Quello pratico: la pressione «esterna» è un termine ombrello che può significare molte cose: intrusioni di gruppi di pressione, campagne social, interferenze di consulenti non qualificati, o semplicemente la ferrea convinzione del cliente di voler rifiutare compromessi tecnici.
Non è raro purtroppo che questi fattori si sovrappongano fino a rendere impraticabile qualunque mediazione tecnica.
La politica e il «circo» mediatico
Ingredienti esplosivi. La vicenda dei «bimbi nel bosco» ha da subito assunto valenze politiche, con interventi di esponenti e polemiche che, come dimostrano i titoli e i commenti, hanno polarizzato l’opinione pubblica. In questo clima, la linea di difesa rischia di trasformarsi in un megafono di narrative contrapposte: i genitori che invocano libertà educativa, chi denuncia condizioni igienico-sanitarie inadeguate, chi chiede remota interventistica statale. La rinuncia di Angelucci è, in questo senso, anche un piccolo “termometro”: quando il «chiasso» esterno si fa troppo alto, la possibilità di una consulenza razionale e professionale si assottiglia.
Cosa aspettarsi adesso?
Proceduralmente, la famiglia con i nuovi legali dovrà gestire un caso molto polarizzante; il tribunale dei minori proseguirà con le valutazioni sul reintegro o meno dei figli; i servizi sociali dovranno dimostrare, con perizie e progetti concreti di ristrutturazione e sostegno, che il reinserimento è possibile in sicurezza.

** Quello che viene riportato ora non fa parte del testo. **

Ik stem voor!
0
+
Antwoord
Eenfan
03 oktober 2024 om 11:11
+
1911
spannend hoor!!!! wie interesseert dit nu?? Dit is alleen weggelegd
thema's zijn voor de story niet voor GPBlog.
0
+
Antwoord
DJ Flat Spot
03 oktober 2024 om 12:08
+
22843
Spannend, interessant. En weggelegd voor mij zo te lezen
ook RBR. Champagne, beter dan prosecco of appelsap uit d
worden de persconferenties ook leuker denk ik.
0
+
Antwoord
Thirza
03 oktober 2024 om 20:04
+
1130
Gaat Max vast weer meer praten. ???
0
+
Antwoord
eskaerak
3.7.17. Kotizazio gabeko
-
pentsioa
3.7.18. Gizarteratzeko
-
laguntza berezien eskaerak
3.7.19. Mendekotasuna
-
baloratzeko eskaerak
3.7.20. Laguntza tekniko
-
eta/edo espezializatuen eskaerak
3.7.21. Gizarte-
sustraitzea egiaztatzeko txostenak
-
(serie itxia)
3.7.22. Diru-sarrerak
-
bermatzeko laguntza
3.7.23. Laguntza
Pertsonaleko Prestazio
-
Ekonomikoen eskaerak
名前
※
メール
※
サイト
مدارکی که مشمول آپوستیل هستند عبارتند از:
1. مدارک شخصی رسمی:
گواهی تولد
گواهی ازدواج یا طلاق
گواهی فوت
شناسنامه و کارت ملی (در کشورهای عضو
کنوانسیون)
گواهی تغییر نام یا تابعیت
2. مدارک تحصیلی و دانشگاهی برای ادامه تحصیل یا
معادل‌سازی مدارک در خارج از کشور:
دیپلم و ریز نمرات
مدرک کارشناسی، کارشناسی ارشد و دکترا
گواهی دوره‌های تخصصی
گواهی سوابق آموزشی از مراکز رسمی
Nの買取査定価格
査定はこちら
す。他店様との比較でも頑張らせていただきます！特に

Politicamente e socialmente, la vicenda resterà un caso-specchio: mette in luce i limiti della nostra capacità collettiva di affrontare famiglie «fuori schema», bilanciando libertà educativa e tutela dell’infanzia.
Equilibrio tra emozioni e razionalità
La giustizia è fatta di procedure ma anche, e forse soprattutto, di rapporti umani. Quando la fiducia tra due parti contraenti si spezza, non è soltanto un atto formale: è la resa di una modalità di confronto che sottende l’intero processo di tutela.
In un Paese che pretende di decidere «da che parte stare» tappando le orecchie alle sfumature, la rinuncia di un professionista dovrebbe essere presa come un campanello d’allarme. Non per schierarsi subito, ma per ricordare che dietro i titoli e gli slogan ci sono tre bambini, due adulti e un sistema che non sempre sa come conciliare diritti, doveri e buon senso.